Ноты суть знаки. Графическая запись одного из многочисленных языков, которыми природа пытается говорить с нами. Но мы – слушая её – переводим в понятный себе формат. Формат, которого проще будет воспроизвести. Знакопись на шкуре гепарда не доступна расшифровке, те письмена поймут лишь немногие. Эти, пройдя необходимую подготовку, сможет прочитать любой.

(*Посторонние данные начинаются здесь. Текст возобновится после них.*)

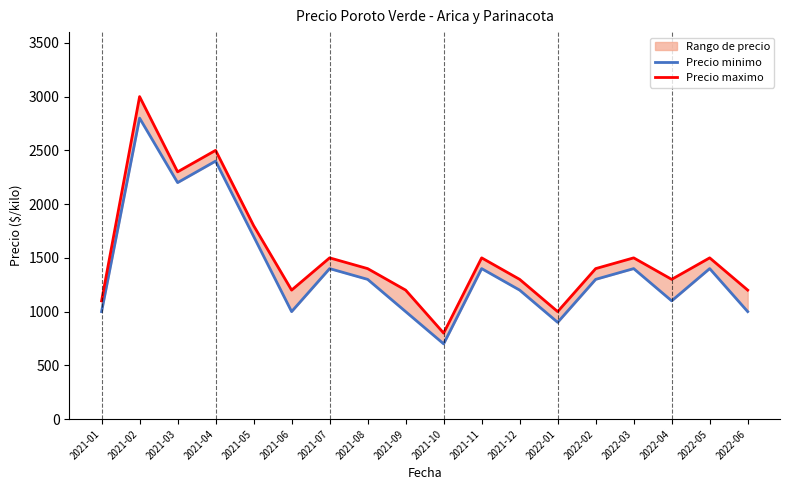

Reading left to right, list all the values displayed in this chart.

Precio minimo: 2021-01=1000	2021-02=2800	2021-03=2200	2021-04=2400	2021-05=1700	2021-06=1000	2021-07=1400	2021-08=1300	2021-09=1000	2021-10=700	2021-11=1400	2021-12=1200	2022-01=900	2022-02=1300	2022-03=1400	2022-04=1100	2022-05=1400	2022-06=1000
Precio maximo: 2021-01=1100	2021-02=3000	2021-03=2300	2021-04=2500	2021-05=1800	2021-06=1200	2021-07=1500	2021-08=1400	2021-09=1200	2021-10=800	2021-11=1500	2021-12=1300	2022-01=1000	2022-02=1400	2022-03=1500	2022-04=1300	2022-05=1500	2022-06=1200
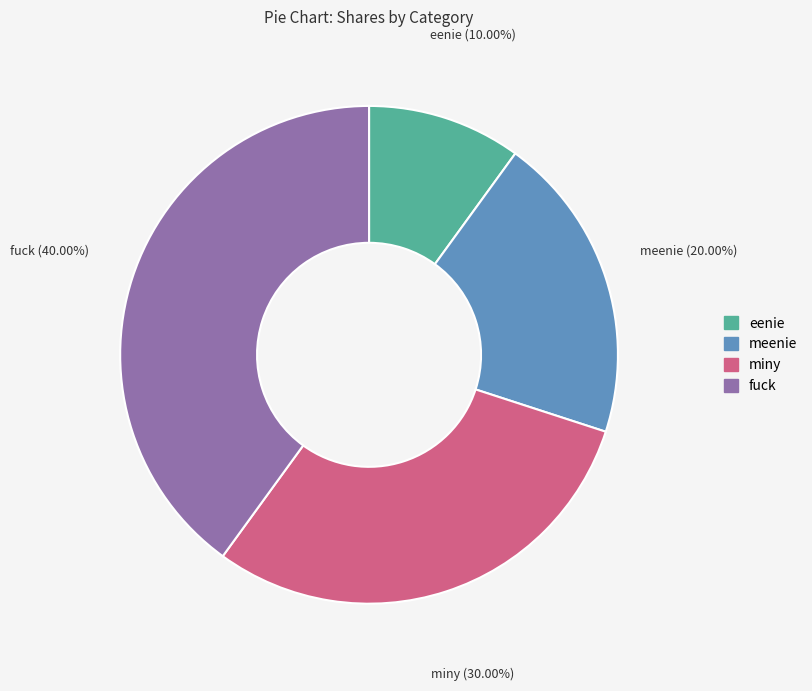

Does meenie account for over 50% of the chart?

No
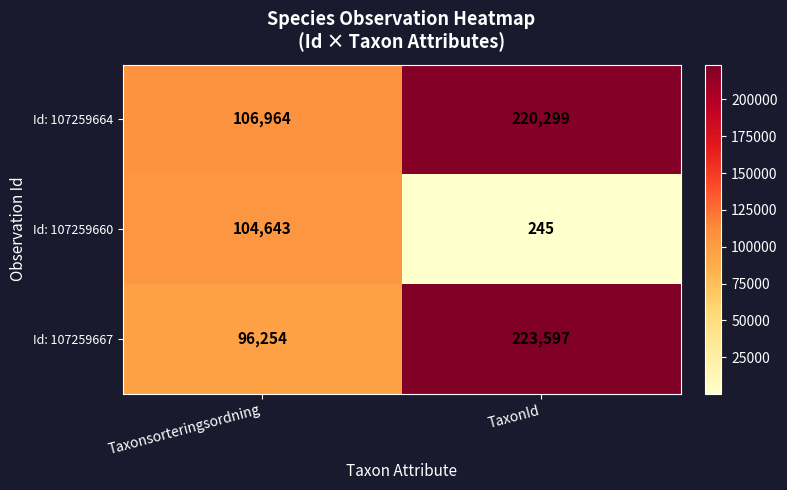

Between Taxonsorteringsordning and TaxonId, which series saw the biggest shift?

Id: 107259667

Имена нотам дал бенедиктинский монах Гвидо д'Ареццо ещё на рубеже X-XI веков: ut, re, mi, fa, sol, la, si. Это – акростих, обращённый к святому Иоанну.
UTqueant laxis
REsonare fibris
MIra gestorum
FAmuli tuorum,
SOLve polluti
LAbii reatum,
Sancte Ioannes.
(Чтобы слуги твои
голосами своими
смогли воспеть
чудные деяния твои,
очисти грех
с наших опороченных уст,
о, Святой Иоанн)
Но позже заменили не только название первой ноты – с ut на do, но и изрядно поменяли интерпретацию названий. Теперь имена нот значат следующее:
Do – Dominus – Господь;
Re – rerum – материя;
Mi – miraculum – чудо;
Fa – familias рlanetarium – семья планет;
Sol – solis – Солнце;
La – lactea via – Млечный путь;
Si – siderae – небеса.
Если вдуматься – код гармонии.
Мироздание любит шифровать семёркой: семь нот, семь цветов спектра, семь небес счастья, семь чудес света, семь смертных грехов…
Семь – чтоб создавать миры.
Окунаю перо мысли в чернила творения и пишу на белоснежном полотне мироздания новую песнь для звёзд…
Ноты – птицами по проводам – рассаживаются по строчкам. И вот уже их хор ликует, прославляя рождающийся мир.